Dear Dr. Mahler: My pulmonary rehab coordinator encouraged me to write to you. I use oxygen from a small tank with activities at 3 that has pulse flow. Whenever I do anything, my oxygen saturation falls quickly to the low 80s and then comes back to the low 90s after I stop and rest. I have severe COPD and am on “triple therapy” according to my pulmonary doctor. I have a stationary oxygen concentrator at home also set at 3, but I don’t seem to have the same drops in my saturation level when doing things at home. I know that I could breathe better if I could keep my oxygen level above 90% with daily activities. Any suggestions? Crystal from  Brooklyn, NY  Dear Crystal: Your problem is not unusual. Here are the basics. The concentrator in your home delivers oxygen at a continuous flow. You said that your portable oxygen tank is set at pulse  flow. This means that the oxygen is flowing only when you first start to breathe in and then stops flowing when you stop inhaling. This is also called oxygen on demand. This pulse flow system allows you to use the tank longer before it runs out of oxygen. In some individuals the pulse flow does not provide enough oxygen for the demands of your daily activities.
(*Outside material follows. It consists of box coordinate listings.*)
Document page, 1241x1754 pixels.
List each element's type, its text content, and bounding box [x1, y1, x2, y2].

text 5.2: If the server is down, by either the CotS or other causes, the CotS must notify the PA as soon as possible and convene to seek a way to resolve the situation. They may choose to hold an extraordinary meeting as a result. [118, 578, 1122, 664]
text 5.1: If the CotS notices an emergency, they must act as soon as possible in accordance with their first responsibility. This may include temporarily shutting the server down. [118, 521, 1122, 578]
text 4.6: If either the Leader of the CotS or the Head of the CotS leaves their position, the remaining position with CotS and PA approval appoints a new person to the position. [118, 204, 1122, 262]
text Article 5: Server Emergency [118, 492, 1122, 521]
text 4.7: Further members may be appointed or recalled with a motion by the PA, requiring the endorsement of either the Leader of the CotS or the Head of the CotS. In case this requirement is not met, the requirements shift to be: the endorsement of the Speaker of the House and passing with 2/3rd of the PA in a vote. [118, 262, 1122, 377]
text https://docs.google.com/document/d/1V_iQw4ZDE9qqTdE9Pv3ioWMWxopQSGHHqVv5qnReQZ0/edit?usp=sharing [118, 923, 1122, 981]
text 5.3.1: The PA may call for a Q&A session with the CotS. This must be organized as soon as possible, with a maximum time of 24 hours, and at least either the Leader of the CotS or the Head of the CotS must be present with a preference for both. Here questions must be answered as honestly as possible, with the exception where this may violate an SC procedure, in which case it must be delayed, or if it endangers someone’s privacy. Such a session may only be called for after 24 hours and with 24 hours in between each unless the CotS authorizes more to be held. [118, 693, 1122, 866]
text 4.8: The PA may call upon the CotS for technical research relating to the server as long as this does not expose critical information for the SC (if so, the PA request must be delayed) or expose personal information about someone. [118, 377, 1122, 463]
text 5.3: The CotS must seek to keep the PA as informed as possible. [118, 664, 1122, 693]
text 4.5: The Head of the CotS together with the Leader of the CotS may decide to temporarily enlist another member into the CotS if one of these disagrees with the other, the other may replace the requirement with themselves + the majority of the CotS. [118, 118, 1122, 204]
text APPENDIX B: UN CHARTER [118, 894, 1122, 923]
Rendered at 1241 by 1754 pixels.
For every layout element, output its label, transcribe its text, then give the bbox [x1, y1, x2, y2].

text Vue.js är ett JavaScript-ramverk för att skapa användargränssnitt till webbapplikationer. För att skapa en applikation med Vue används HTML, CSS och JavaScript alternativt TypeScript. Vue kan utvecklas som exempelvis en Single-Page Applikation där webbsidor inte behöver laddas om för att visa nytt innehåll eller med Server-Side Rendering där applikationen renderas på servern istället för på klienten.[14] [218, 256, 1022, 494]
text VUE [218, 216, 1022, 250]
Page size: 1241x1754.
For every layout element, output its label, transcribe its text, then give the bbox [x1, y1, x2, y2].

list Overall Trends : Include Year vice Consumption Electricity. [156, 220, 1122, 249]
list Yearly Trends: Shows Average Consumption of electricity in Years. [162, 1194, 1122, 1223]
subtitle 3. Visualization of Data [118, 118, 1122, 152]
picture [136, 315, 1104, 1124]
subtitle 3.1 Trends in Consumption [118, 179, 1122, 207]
I suspect that you will require a portable oxygen system that delivers continuous flow rather than pulse flow.
Woman using portable oxygen concentrator with continuous flow of oxygen

Woman using portable oxygen concentrator with continuous flow of oxygen

I suggest that you ask your pulmonary doctor to have your oxygen saturation measured in the office or pulmonary function laboratory doing the same activity such as walking with both continuous and pulse flow of oxygen. This will indicate whether you will require continuous flow of oxygen when you are active. If so, this means that the tank will not last as long as it currently does when you are using it. You may need to carry an additional tank if you are away from home for a long time. Or, you might consider asking for a portable oxygen concentrator that provides both continuous and pulse flow. Best wishes, Donald A. Mahler, M.D.  

Donald A. Mahler, M.D. is Emeritus Professor of Medicine at Geisel School of Medicine at Dartmouth in Hanover, New Hampshire. He works as a pulmonary physician at Valley Regional Hospital in Claremont, NH, where he is Director of Respiratory Services.